Somewhat unexpectedly, the issues of discrimination and racism have moved to the forefront in the federal election. At the start of the campaign, answering a journalist’s question about Quebec’s secularism Bill 21, Liberal Leader Justin Trudeau left open the possibility of some eventual legal intervention on the legislation. Predictably, there was an almost immediate response from Quebec Premier François Legault, asking all federal leaders to make a pledge to stay out of the matter. With the exception of Trudeau, the other federal party leaders quickly complied. Bill 21 prohibits the wearing of religious symbols by Quebec public school teachers, judges, police officers, prison guards, Crown prosecutors and other public servants in positions of authority, as a way of enshrining the concept of state secularism.

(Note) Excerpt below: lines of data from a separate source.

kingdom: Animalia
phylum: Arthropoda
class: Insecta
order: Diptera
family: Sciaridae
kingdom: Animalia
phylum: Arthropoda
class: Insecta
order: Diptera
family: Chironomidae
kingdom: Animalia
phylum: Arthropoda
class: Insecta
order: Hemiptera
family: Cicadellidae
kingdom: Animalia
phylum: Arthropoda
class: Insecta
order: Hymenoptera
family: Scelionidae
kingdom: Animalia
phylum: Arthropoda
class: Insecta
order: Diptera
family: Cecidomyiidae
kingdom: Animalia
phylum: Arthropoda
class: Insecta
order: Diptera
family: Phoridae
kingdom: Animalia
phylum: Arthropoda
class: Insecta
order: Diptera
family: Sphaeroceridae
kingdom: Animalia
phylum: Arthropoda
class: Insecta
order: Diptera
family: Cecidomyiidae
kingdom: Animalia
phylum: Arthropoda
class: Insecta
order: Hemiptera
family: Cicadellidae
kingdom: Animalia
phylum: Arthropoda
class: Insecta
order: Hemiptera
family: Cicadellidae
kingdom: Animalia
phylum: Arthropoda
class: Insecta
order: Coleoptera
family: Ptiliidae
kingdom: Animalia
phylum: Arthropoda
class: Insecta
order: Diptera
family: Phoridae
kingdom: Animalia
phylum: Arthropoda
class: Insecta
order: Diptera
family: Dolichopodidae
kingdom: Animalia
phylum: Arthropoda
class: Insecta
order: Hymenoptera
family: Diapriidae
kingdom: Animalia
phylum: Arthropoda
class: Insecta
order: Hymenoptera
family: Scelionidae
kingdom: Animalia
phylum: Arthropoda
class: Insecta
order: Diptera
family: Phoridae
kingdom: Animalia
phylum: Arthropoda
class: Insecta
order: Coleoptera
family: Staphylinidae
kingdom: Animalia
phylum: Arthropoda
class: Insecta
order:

And then, just as the campaign’s attention on Bill 21 waned, some very distasteful photos of a younger Trudeau in brownface and in blackface hit the national and international media. Trudeau apologized many times for his past behaviour and correctly acknowledged that it was highly offensive.
Conservative Leader Andrew Scheer insisted that the blackface pointed to Trudeau’s lack of judgment and as such raised questions about his ability to govern. During a September 20 campaign stop in PEI, Scheer said all levels of government need to address the types of issues raised by such conduct. He said that “Conservatives will always support measures that tackle discrimination…We’ll always promote policies that promote inclusiveness and equality throughout our society.” Ironically, that’s precisely what needs to be said in addressing Bill 21.
For his part, NDP Leader Jagmeet Singh made an impassioned plea to all Canadians who were offended by the images of Trudeau in blackface. He chose to speak to those people who have felt the pain of racism and urged them not to give up on themselves, adding that they have value and worth and that they are loved. But that message does not appear to apply to those persons affected by Bill 21. Singh seems unwilling to defend those Quebecers who wear a turban, hijab or kippah and want to teach at a public school in their home province. Paradoxically, while Singh can become prime minister of Canada, he would be unable to teach at a public school in Quebec under Bill 21. By insisting on the need to respect provincial jurisdiction, Singh implies that members of religious minorities need to give up their hope of seeking a career in public service.
Both Scheer’s and Singh’s criticisms of Trudeau and the related concerns about the spread of racism would be more credible if they denounced the discriminatory aspects of Bill 21 rather than bowing to the Quebec Premier’s demands and looking the other way on what Legault insists is a strictly provincial matter.
Perhaps, like many observers, the federal party leaders don’t see any connection between blackface and a state prohibition against educators wearing hijabs, turbans and kippahs in public institutions. Yet the case can surely be made that both arise from subconscious or overt feelings and/or expressions of prejudice that are, regrettably, deemed acceptable by far too many people. The difference is that Trudeau’s use of blackface occurred two decades ago, while the legislation banning religious symbols is the object of current debate.
In the aftermath of the Trudeau blackface incidents, there have been calls for a national conversation about racism. But the tone of this election campaign does not allow for a thoughtful discussion about the ongoing challenge of eliminating racism and discrimination. Ideally, all federal party leaders should work together to combat racism and discrimination, whether it appears in Quebec or anywhere else in the country.